Também Orlando Ribeiro cita Menéndez Pidal, referindo: “MENÉNDEZ PIDAL, por sua vez, notara como a cunha asturicense na Terra de Miranda explica a persistência de um falar leonês no território de Portugal.”, (RIBEIRO, O.(2001)78). Esta ideia de cunha encravada de que nos fala Minéndez de Pidal, mostra não apenas a fragilidade política em “aguentar” os territórios que a ladeiam, mas mostra sobretudo a ideia de transição que está subjacente a este espaço.
[5] Sobre a história da Terra de Miranda, Cidade e Diocese, consultar vários documentos na obra do Abade de Baçal, nomeadamente (ALVES, F. M.(1910)I. e IV), a obra de Artur Carlos Alves (ALVES, A. C.(1973), (ALVES, A. C.(1974) e (ALVES, A. C.(1978), (MOURINHO, A. M.(1980), (MOURINHO, A. R.(1995) e (FERNANDES, M. C. C(2001).
[6] Anselmo Jiménez refere sobre os celtas no reino de Leão: “Los celtas, procedentes de Europa, entraron en oleadas sucesivas principalmente en el siglo VIII a.C. Ellos trajeron su lengua, el cultivo cerealista de secano, una ganadería bastante desarrollada y extendieron el uso del hierro. Los que se establecieron en la parte oriental de la meseta fueron muy influidos por la cultura de los iberos.”, (JIMÉNEZ, A. C.(2001)42).
[7] Pensamos que o topónimo Miranda antes de se fixar no nome da localidade, devia referenciar o nome de uma região, ainda mais vasta que o espaço atribuído pelos primeiros reis portugueses à Terra de Miranda. Teria sido primeiro a “reconquista cristã” e depois o início da nacionalidade, com todas as querelas político-militares ligadas ao processo de independência, que teriam fragmentado esse espaço original mais vasto. O facto de na região, três importantes reinos (Leão, Castela e Portugal), se terem guerreado, aglutinado, dividido, feito alianças e tornados independentes, não favoreceu a continuidade política regional.
Num documento de 1358, emitido pelo rei D. Pedro de Portugal faz-se referência a “(...) miranda a nova de Riba de doiro (...)”, (FERNANDES, H. P.(1996)I. 53). Por aqui podemos verificar que a vila de Miranda tem uma fundação que nasce para estabilizar os limites da nacionalidade emergente.

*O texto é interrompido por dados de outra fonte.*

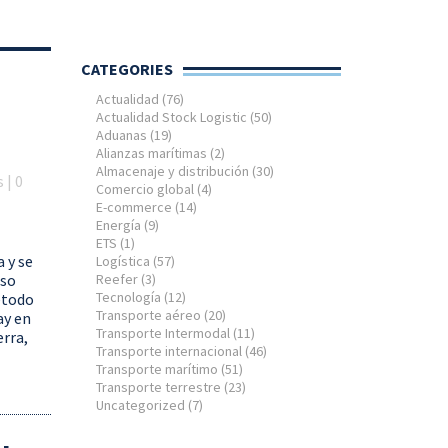
CATEGORIES
Actualidad
(76)
Actualidad Stock Logistic
(50)
Aduanas
(19)
Alianzas marítimas
(2)
Almacenaje y distribución
(30)
 | 0
Comercio global
(4)
E-commerce
(14)
Energía
(9)
ETS
(1)
 y se
Logística
(57)
Reefer
(3)
eso
Tecnología
(12)
étodo
Transporte aéreo
(20)
ay en
Transporte Intermodal
(11)
erra,
Transporte internacional
(46)
Transporte marítimo
(51)
Transporte terrestre
(23)
Uncategorized
(7)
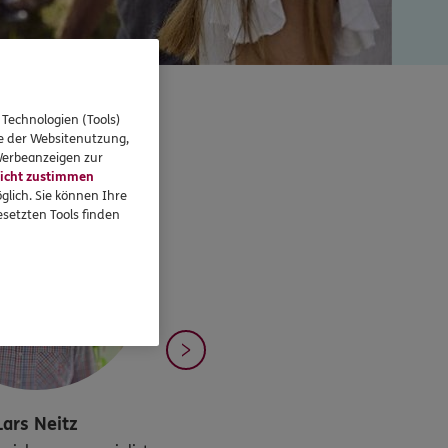
mann
 Technologien (Tools)
se der Websitenutzung,
 Werbeanzeigen zur
icht zustimmen
glich. Sie können Ihre
setzten Tools finden
Lars
Neitz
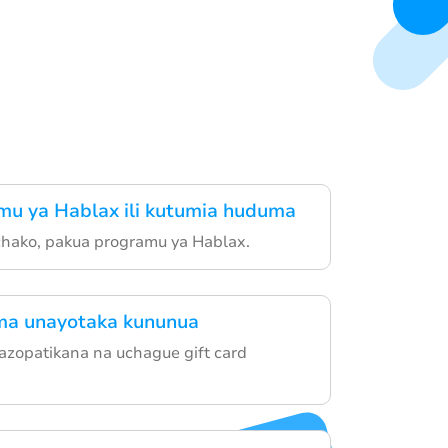
mu ya Hablax ili kutumia huduma
 chako, pakua programu ya Hablax.
a unayotaka kununua
zopatikana na uchague gift card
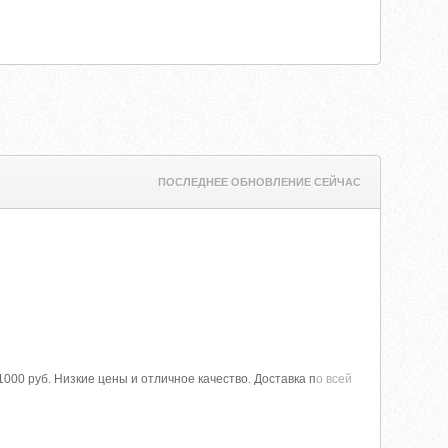
ПОСЛЕДНЕЕ ОБНОВЛЕНИЕ СЕЙЧАС
00 руб. Низкие цены и отличное качество. Доставка п
о всей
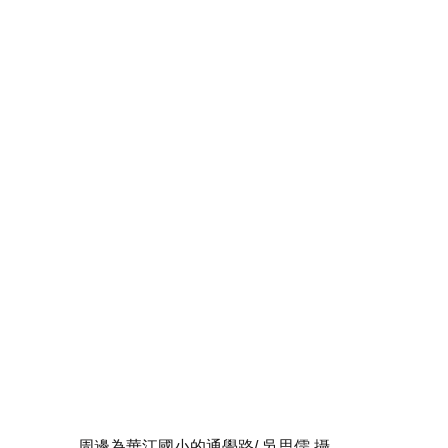
周邊為華江國小的通學路/ 吳思儒 攝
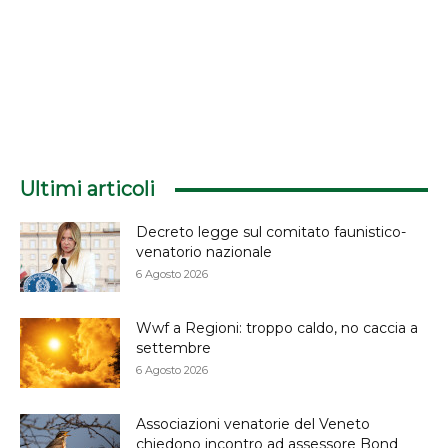
Ultimi articoli
Decreto legge sul comitato faunistico-
venatorio nazionale
6 Agosto 2026
Wwf a Regioni: troppo caldo, no caccia a
settembre
6 Agosto 2026
Associazioni venatorie del Veneto
chiedono incontro ad assessore Bond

[8] Ver (GARCÍA ARIAS, J. L. (2000) Miranda) e também (ZAPATERO, J. G. A.(1985). José Leite de Vasconcellos (VASCONCELLOS, J. L.(1900)33-35) e o Abade de Baçal (ALVES, F. M.(1910)X. 131), referem ambos que a palavra Miranda vem do adjectivo-particípio latino miranda, do verbo miror, e significa «digna de admiração», e, por ampliação de sentido, «evidente», ou ideia análoga; na mesma ordem de ideias: mirar, mirante, miradoiro. Não estamos completamente de acordo com estes nobres autores. Por um lado pensamos que a palavra miranda se reportava a uma região e será muito mais antiga que a localidade, por isso o que seria ali digno de admiração se não havia localidade? Por outro se Miranda do Douro fica localizada num miradouro frente ao rio, a mesma coisa já não se pode dizer de Mirandela que fica numa depressão. A Verdade é que ambas referenciam faixas de fronteira físico paisagísticas. Da mesma forma que José Leite de Vasconcelos baptizou a língua leonêsa destas terras, apelidada aqui por “nuossa fala” por Mirandês, também os “fundadores” de Miranda teriam cristalizado o nome da região para designar a localidade.